MHS social studies teacher Andrew Hartman and MHS band teacher Doug Brown also participated in the presentation.

Love opened by showing a short video about what is possible for high school learners. She then reviewed the redesign timeline, noting in 2017 the focus was on what should learning look like, 2018 included collaborative visioning for building design, the next two years were spent visiting schools with a focus on learning design and 2021-22 are being spent developing multiple pathways for innovation.

Gurter noted the redesign journey has included conversations with leaders, architectural plans for the building, and this past year building a new reality. Students have been involved throughout the process, she said, including reviewing this presentation. MHS and CSCS staff have also been involved throughout along with a community survey with more than 1,250 respondents. The redesign team visited seven schools and also consulted local and national experts about what is possible, Gurtner added.

Shoemaker noted best practices are moving away from a teacher-centered focus to learner empowerment. Other goals include making content relevant and accessible anytime and anywhere, and socially embedded and competency-based.

She noted there is an emphasis on student choice and voice in learning with interdisciplinary learning strands. Nine proposals were submitted by teachers but haven't determined which ones will be implemented. Partnerships are involved in every strand.

Hartman and Brown then shared details on a new hip-hop cooperative, which is one of the strands that will be offered. Hartman, who started teaching at MHS 10 years ago, was part of the visioning team.

"I was blown away by what was going on in other places and I was ready to jump into whatever Peg wanted me to do,'' Hartman said.

Hartman and Brown noted MHS has run a semester-long hip hop class for the past two years. The plan is to provide an alternative form of education that serves students, especially those who might not currently be engaged to the level desired. The five pillars of hip hop were used to encourage academic literacy and creative thinking while still being rigorous.

Brown noted the four core strands will include fine arts, social studies, English and wellness. He reviewed which students might participate and also indicated there will be an opportunity for credit recovery for students who currently are struggling.
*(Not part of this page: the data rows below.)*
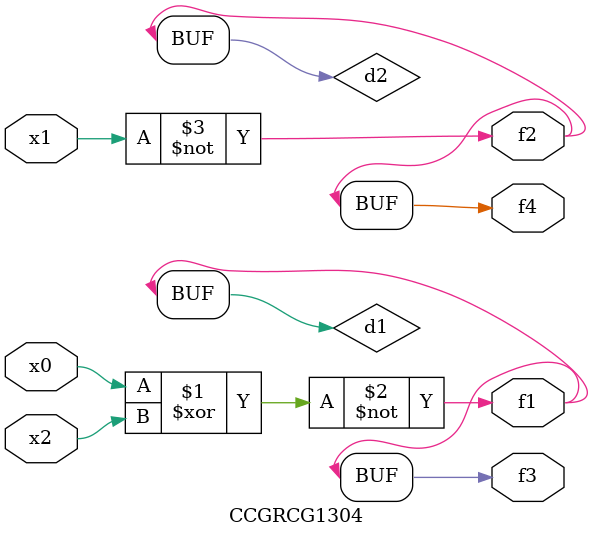
<source format=v>
module CCGRCG1304(
	input x0, x1, x2,
	output f1, f2, f3, f4
);

	wire d1, d2, d3;

	xnor (d1, x0, x2);
	nand (d2, x1);
	nor (d3, x1, x2);
	assign f1 = d1;
	assign f2 = d2;
	assign f3 = d1;
	assign f4 = d2;
endmodule

</source>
Hartman noted the rollout will occur over the next 3-4 years. The plan is to cap the hip hop cooperative to 60 students in Year 1. Current freshmen will sign up first.

Some learning strands will go for one year, while others may go for two years. The educators also believe this may lead to more students taking a CSCS seminar.

"We have to do more than build a new building,'' Shoemaker said. "We have to come up a different way for teachers to teacher and for learners to learn. We are excited about what the new school has to offer.''

Love also noted success will be measured through student self-reports, teacher reports, and other data, such as student attendance and mastery transcript and grades.